甘え下手
***

「さっさと告白しちゃえばいいじゃない」


会社のお昼休み、お弁当派の私と同期の秋菜(あきな)は屋上のベンチを陣取っていた。

天気のいい日の外ランチは最高だ。


今頃、櫻井室長は参田さんお気に入りのそば屋さんで食べてたりするのかな。


「簡単にできたらね、六年も片想いしてないからね」

「うーわー、六年か。

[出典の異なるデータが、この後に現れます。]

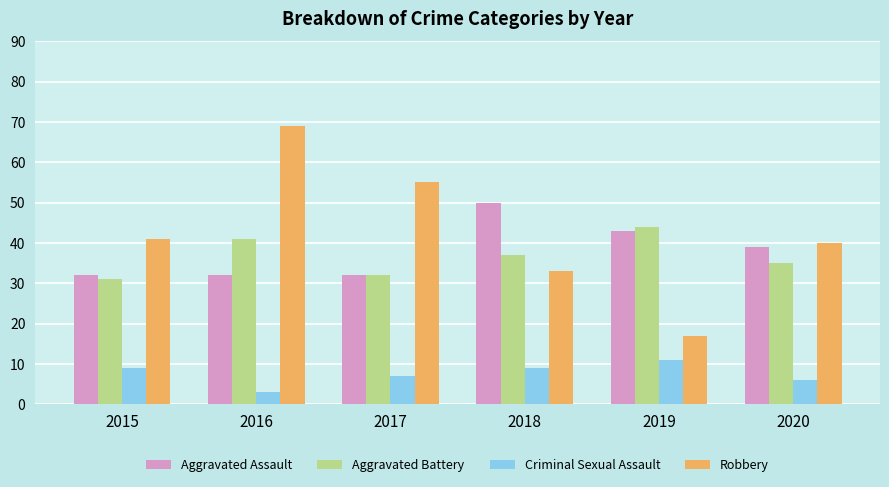

Read the Aggravated Battery value at 2015, to the nearest 5.

30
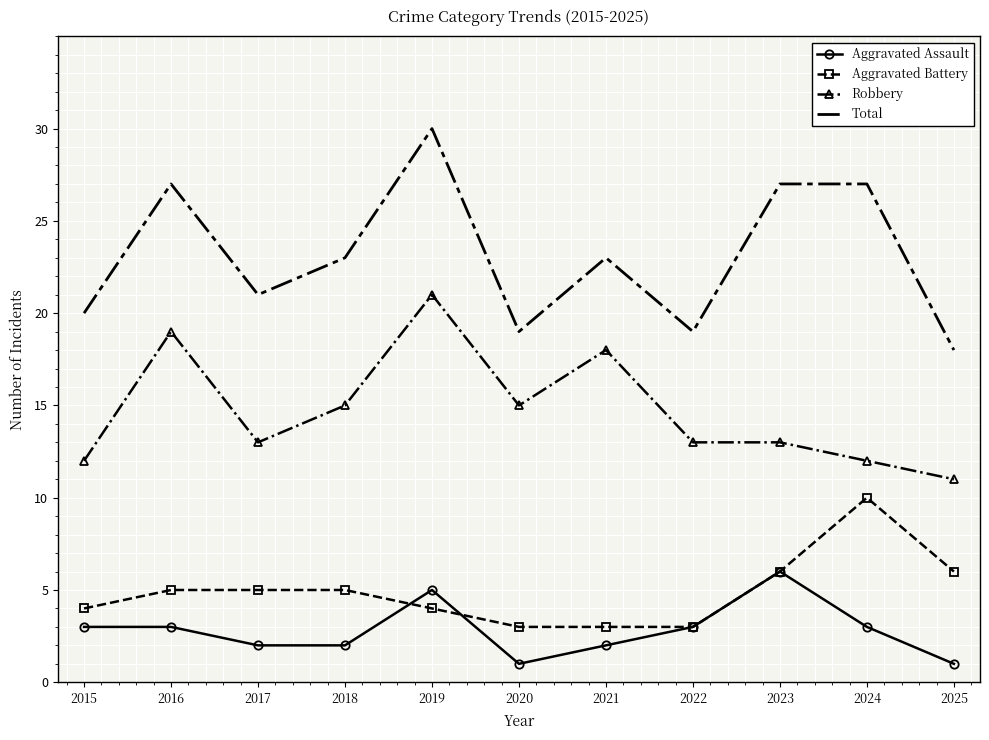

What value does the Aggravated Assault series have at 2021?

2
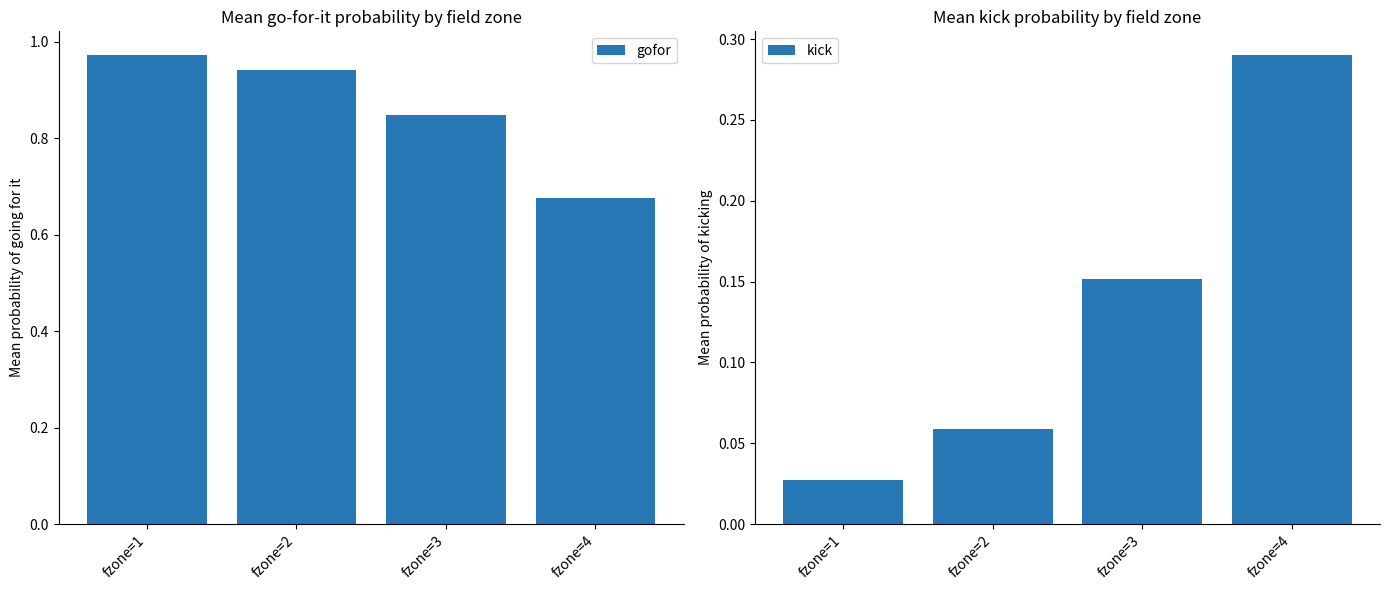

Rank the series by their maximum value, from lowest to highest.

kick, gofor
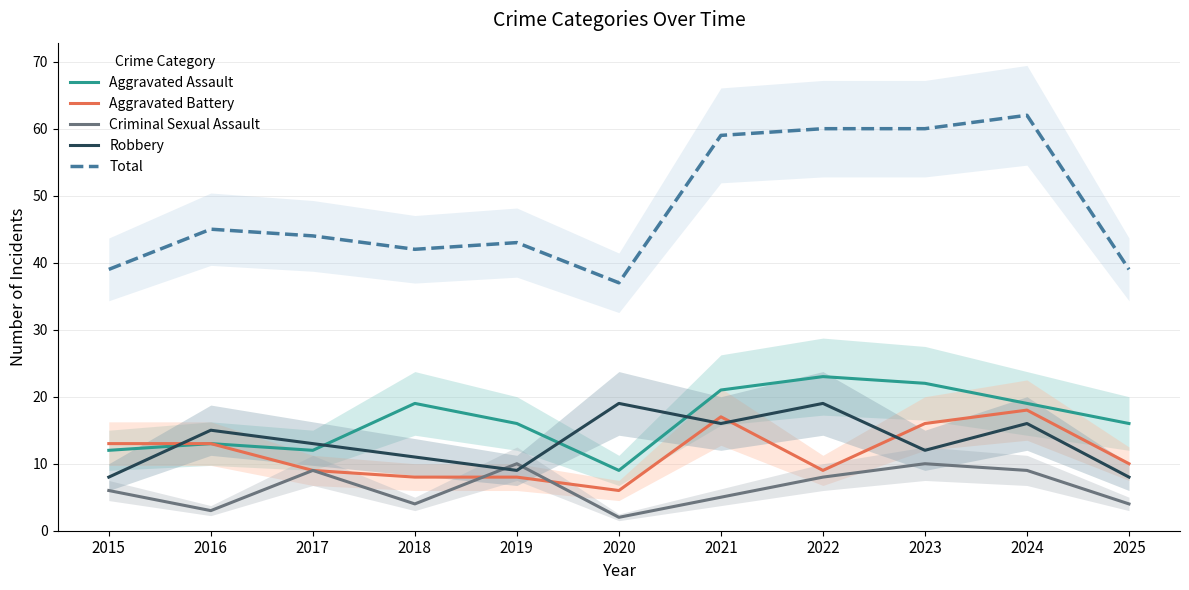

At which label is Criminal Sexual Assault closest to 6?

2015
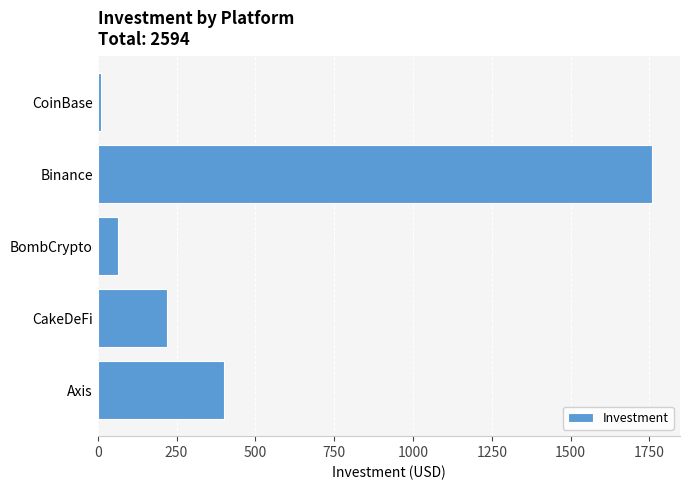

The value at Axis is 400. True or false?

True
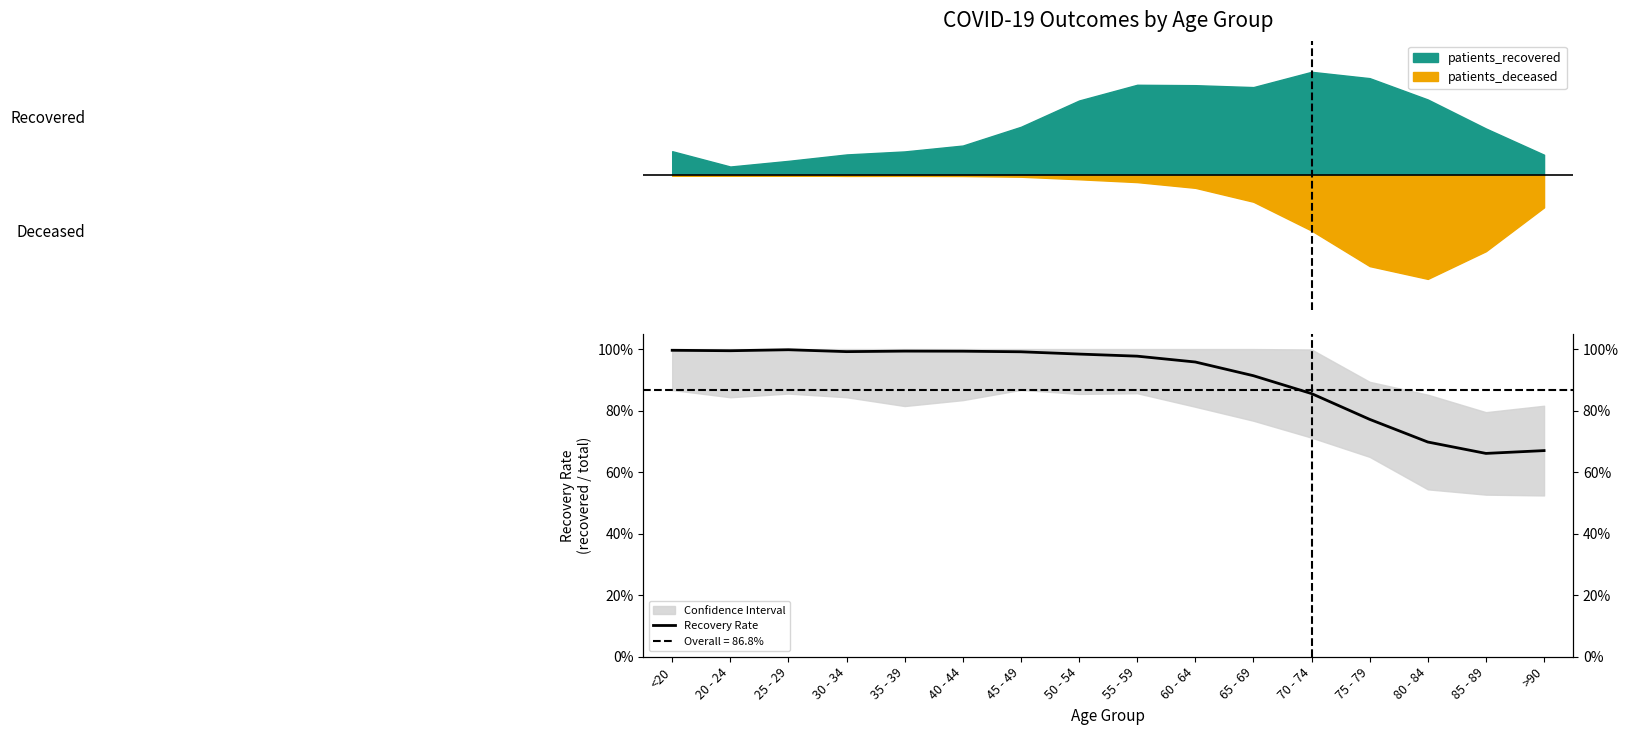

What is the difference between the maximum and minimum values?

0.3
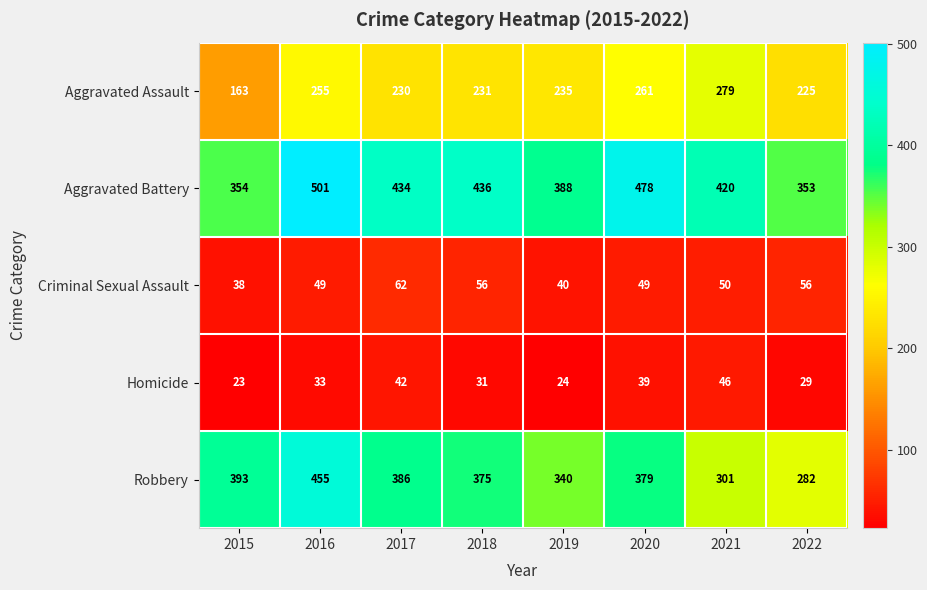

The Criminal Sexual Assault series shows 49 at 2016. True or false?

True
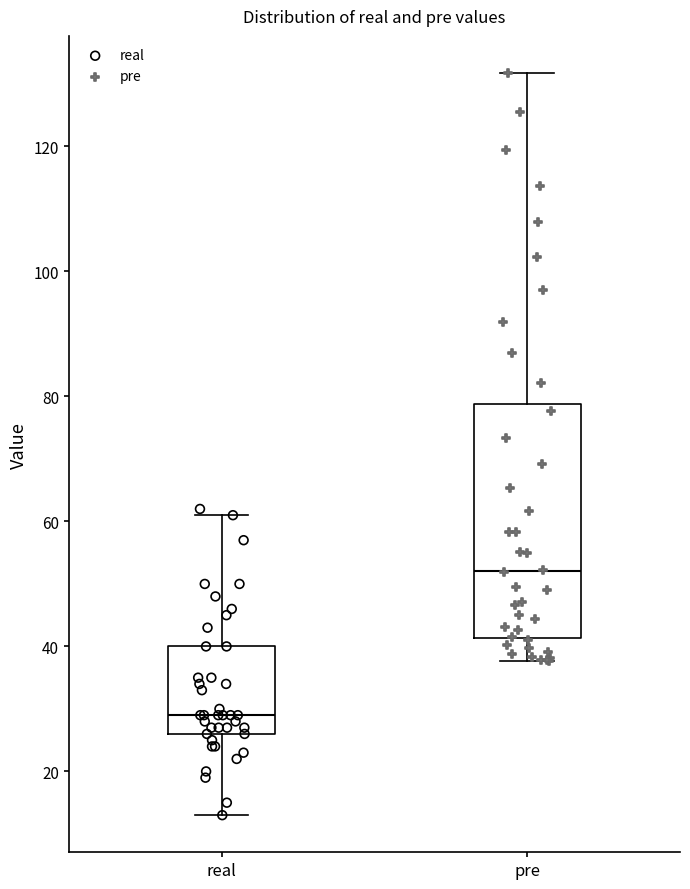

Reading left to right, read every box against the y-axis: the position of its median line, the range the box covers, and the ends of its whiskers. The values are not printed on the chart, so give them approximately, as read against the axis.

real: median 30, box 26 to 40, whiskers 14 to 62
pre: median 52, box 42 to 78, whiskers 38 to 132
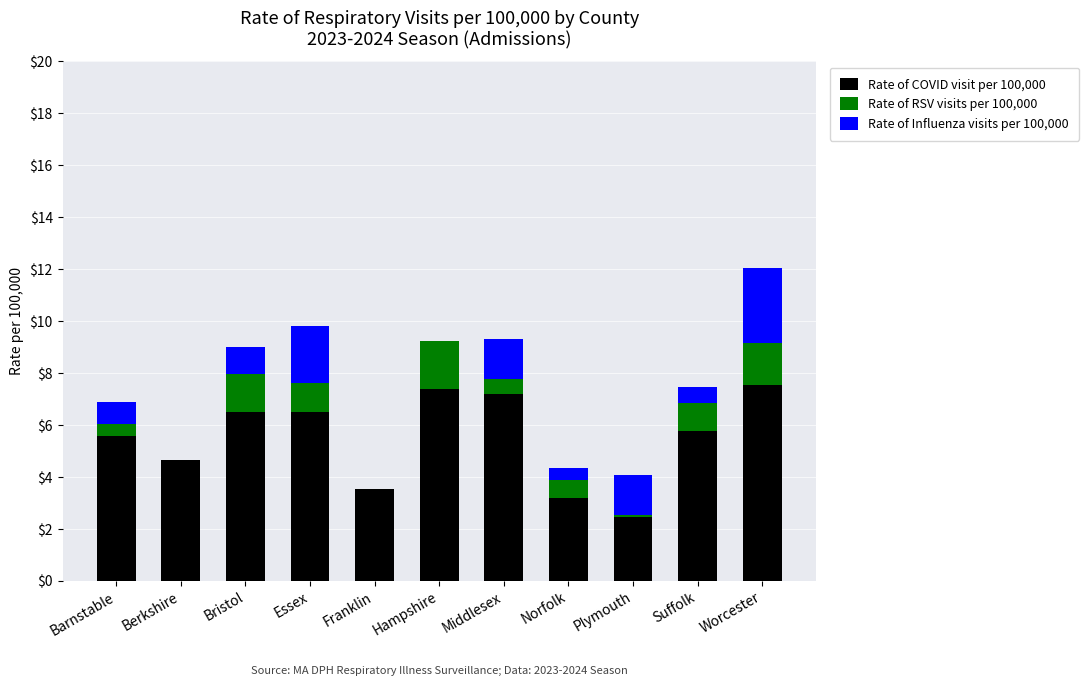

True or false: Rate of COVID visit per 100,000 has a value of 11.7 at Hampshire.

False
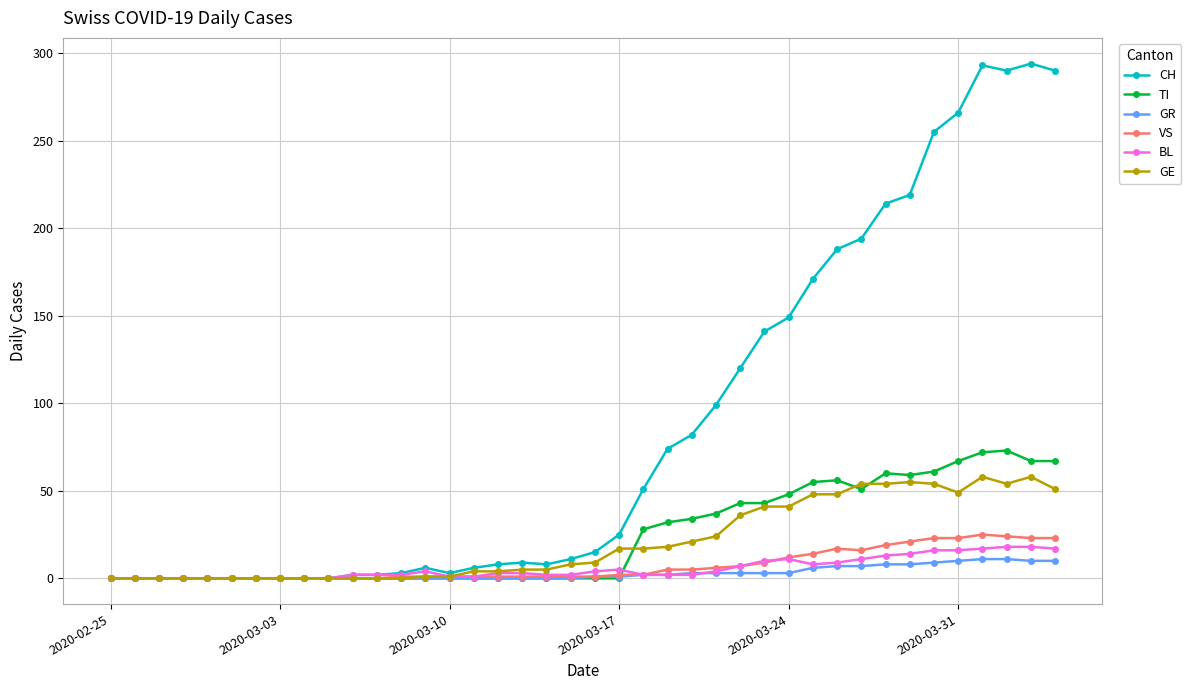

Which series has the largest total across all categories?

CH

重いね」

「重いって言わないでよ」

「重い、重い。重すぎてカチカチになっちゃってるんでしょ?」

「……何が?」

「幻想と妄想よ! 恋を美化しすぎて、大切にしすぎて、それが壊れるのが怖いんでしょ?」

「……そうなのかなぁ」


夏の間は暑くて寄りつけなかった屋上のコンクリートの照り返しも、今じゃすっかり落ち着いて秋の風が涼しく髪を揺らす。

お弁当箱を閉じると、青空を見上げて伸びをした。


「でもこの恋が終わっちゃったら怖いって気持ちはあるかも」


片想いが当たり前で、努力をしなくてもたまに家で会えて、優しい言葉をかけてもらえる。

その小さな幸せにすっかり慣れきってしまっているから、これはこれでいいって思ってしまってるのかもしれない。